Así se refleja en un estudio de la Fundación Instituto Indígena sobre el impacto del llamado “bosque exótico”, formado por pinos y eucaliptos plantados por las madereras.

Ahora el agua ha disminuido y los caudales sólo vuelven al volumen que tenían antes de la explotación a gran escala precisamente en el periodo de la tala.

De larga data

La falta de acuerdo sobre cómo solucionar los problemas entre los empresarios agrícolas y forestales y entre el pueblo mapuche y el Gobierno chileno ha generado, durante largos años, conflictos con las comunidades originarias.

En 1880, las autoridades de Santiago aspiraban a hacerse fuertes en la región de La Araucanía y emprendieron una serie de parlamentos con las comunidades indígenas para instalar poblados en la zona.

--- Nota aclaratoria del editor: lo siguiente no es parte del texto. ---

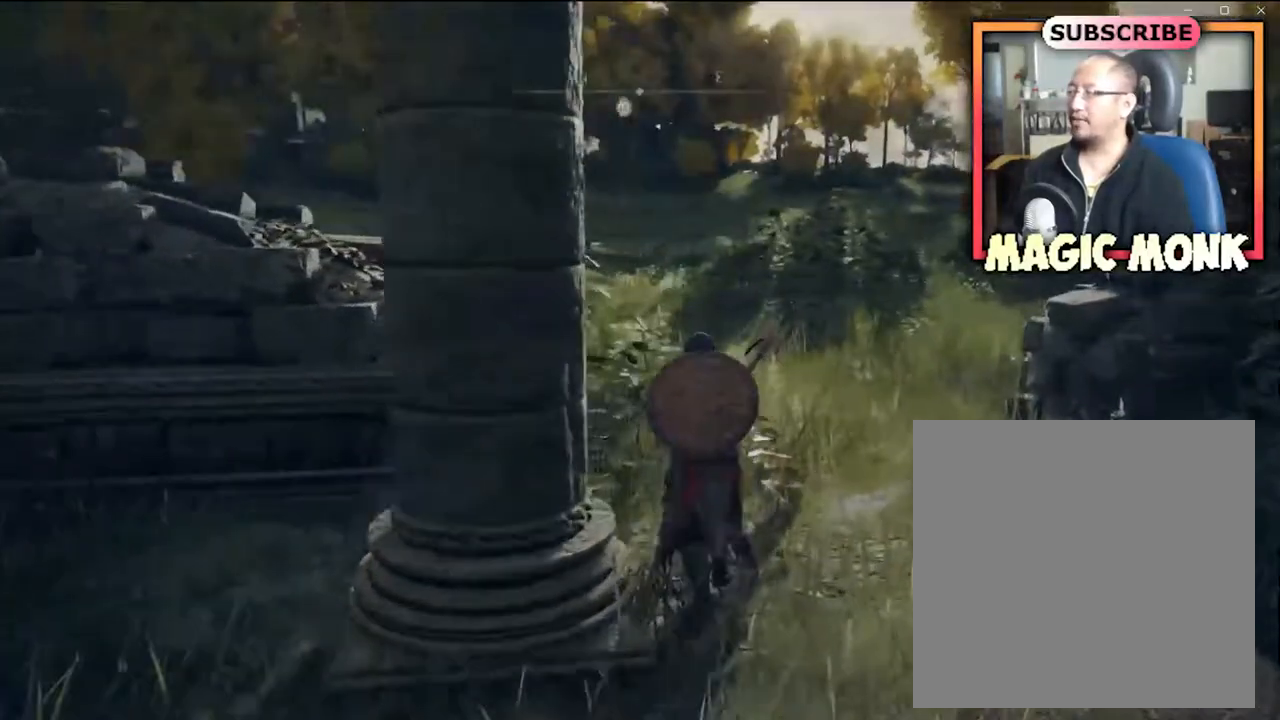
{"buttons": [], "left_stick": "up", "right_stick": "center", "events": [[133, "right_stick", "left"], [267, "right_stick", "center"]]}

Pero hubo muchas que se opusieron. Su resistencia desató la llamada “Pacificación de La Araucanía”, una guerra en la que el Ejército chileno se enfrentó a los indígenas, a los cuales acabó arrinconando en “reservas”, que ocupan el 6,7% de lo que fue el territorio original de la etnia mapuche.

Paralelamente, más de 10.000 colonos extranjeros llegaron a ocupar las tierras arrebatadas a estos indígenas.

132 años después, muchas comunidades no han olvidado la afrenta. Las más radicales de la zona sur, como Temucuicui, Ercilla y Vilcún, destacan en esta lucha tripartita.

Sólo en los últimos cinco años lleva un saldo de varios fundos, casas y maquinaria quemados, millones de pesos en pérdidas materiales y varios muertos, entre comuneros asesinados a tiros por la Policía chilena, policías baleados por los comuneros y, el caso más reciente, el del empresario agrícola Werner Luchsinger y su esposa Vivian MacKay, que perecieron en un incendio en Vilcún, tras un ataque en que el que un grupo de encapuchados, presuntamente mapuches, prendió fuego a la vivienda.

Sin equilibrio

“Aquí no hay equilibrio“, reconoce Teresa Painequeo . “¡O se pasan los de un lado o se pasan los del otro!”.

Guarda silencio un momento y luego suelta: “¡Pero a usté no le toca nada de eso!”, ordena la “machi” a su nieto. “¡A nosotros nos corresponde curar, hasta que se nos acabe el bosque!”, agrega.

La mayoría de las opiniones concuerdan en que el mayor reto en La Araucanía es compatibilizar las demandas de cada grupo, respetar a los que dan prioridad al progreso económico y a los que apuestan por mantener las tradiciones y costumbres ancestrales. Progreso versus respeto étnico.

Los mapuches necesitan trabajo, pero su esencia también precisa territorio (que no terreno) para hacerse parte de la tierra.

Y es que mapuche significa “gente que viene de la tierra”, una tierra que es lo que hoy más extrañan. Tierra para sembrar, para recoger los remedios naturales de la curandera, tierra para sentirse parte de ella (EFE Reportajes).